Monday, August 24, 1998 Published at 14:32 GMT 15:32 UK
Fake fat can ward off heart disease
New product contains the healthy fibre found naturally in barley
Scientists have developed a "body friendly" fat substitute which is good for the heart.
The new product, to be marketed as Nu-Trim, contains high concentrations of naturally occurring substances known to lower types of cholesterol which have been linked to heart disease.
The active ingredient, beta-glucans, are soluble fibres found in oats and barley. They can help reduce potentially harmful LDL cholesterol and may also play a role in regulating blood sugar levels.
Nu-Trim is the first fat substitute designed specifically to meet US Food and Drug Administration requirements for food products that can be advertised as good for the heart.
Inventor Dr George Inglett, a chemist at the US Department of Agriculture, has worked on oat and barley-based fat substitutes for the past 10 years and has developed two previous products, Oatrim and Z-Trim.
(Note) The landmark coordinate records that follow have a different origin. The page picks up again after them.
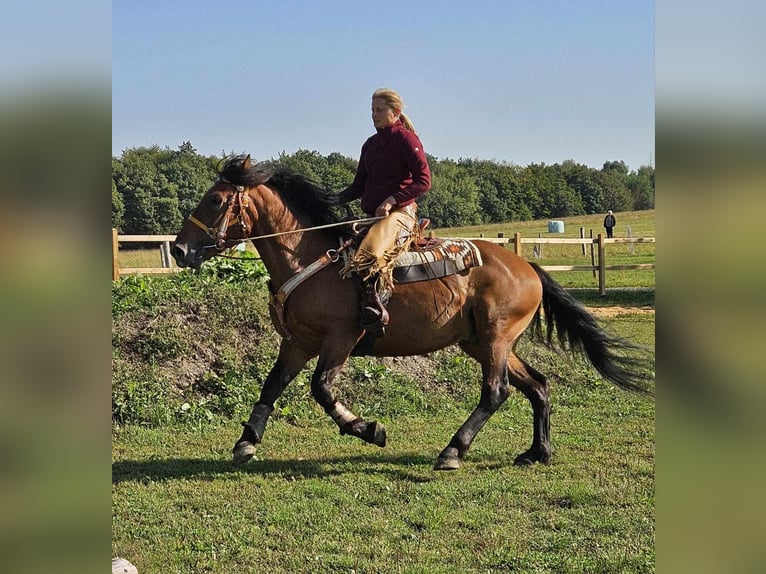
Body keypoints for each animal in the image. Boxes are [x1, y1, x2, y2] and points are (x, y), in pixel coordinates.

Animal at [171, 154, 652, 472]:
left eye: (215, 201)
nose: (178, 250)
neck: (307, 257)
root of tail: (526, 266)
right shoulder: (297, 343)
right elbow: (271, 386)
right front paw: (246, 443)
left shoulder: (339, 339)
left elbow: (321, 390)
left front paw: (368, 429)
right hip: (480, 342)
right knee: (537, 384)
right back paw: (538, 452)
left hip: (495, 339)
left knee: (496, 392)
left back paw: (453, 451)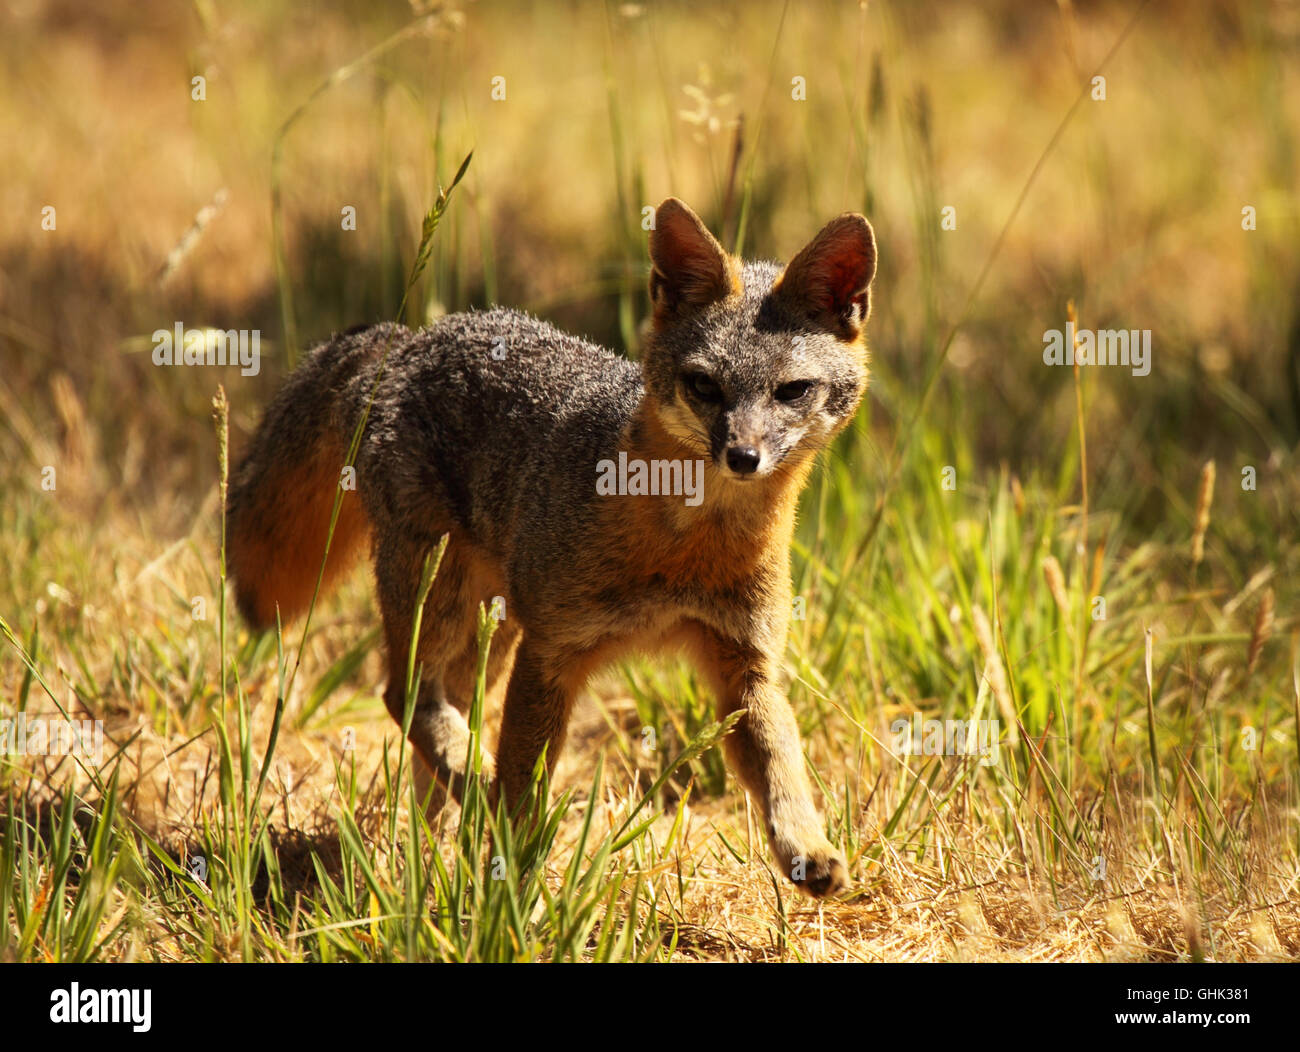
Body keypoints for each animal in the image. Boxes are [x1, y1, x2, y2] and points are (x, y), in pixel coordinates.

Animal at [226, 197, 876, 897]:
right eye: (704, 385)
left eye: (791, 391)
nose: (743, 456)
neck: (684, 549)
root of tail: (409, 338)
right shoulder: (552, 653)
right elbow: (521, 791)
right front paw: (511, 883)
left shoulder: (744, 664)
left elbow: (782, 767)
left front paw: (807, 846)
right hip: (442, 600)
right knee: (403, 697)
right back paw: (468, 792)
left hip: (490, 633)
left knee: (434, 722)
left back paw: (433, 841)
Oatrim is widely used in the food industry, and Z-Trim is in the process of being licensed. But neither of these products qualify for a "heart-healthy" label.
Better than nature
Due to the way it is processed, Nu-Trim makes more soluble beta-glucans available to the digestive system than does a comparable amount of whole-grain oats or barley.
Studies show that when Nu-Trim was fed to laboratory animals it reduced total plasma cholesterol by 27%; and their LDL cholesterol by 36%.
The reduction exceeded that in animals fed unprocessed oats.
Dr Inglett said Nu-Trim could help to transform treats like cookies, cakes and creamy desserts into low-calorie, high-fibre foods.
Breakthrough for diabetics
Studies indicate that beta-glucans lower and steady the production of insulin, released by the pancreas in response to glucose intake, by forming gels that slow the absorption of the glucose from the intestine.
This could be a significant advantage for patients who already choose fat-free or low-fat foods for weight control, an important factor in the treatment of some forms of diabetes.
Speaking at a meeting of the American Chemical Association, biscuit manufacturer David Busken said adding Nu-Trim to his products gave them extra body and added moisture.
Catherine Reynolds, external relations manager for the Institute of Food Research, said there was strong evidence that increasing the amount of fibre in a diet was beneficial.
But she added: "What concerns me is that consumers are prepared to spend money buying these products, when they could make natural adjustments to their diet at much less expense."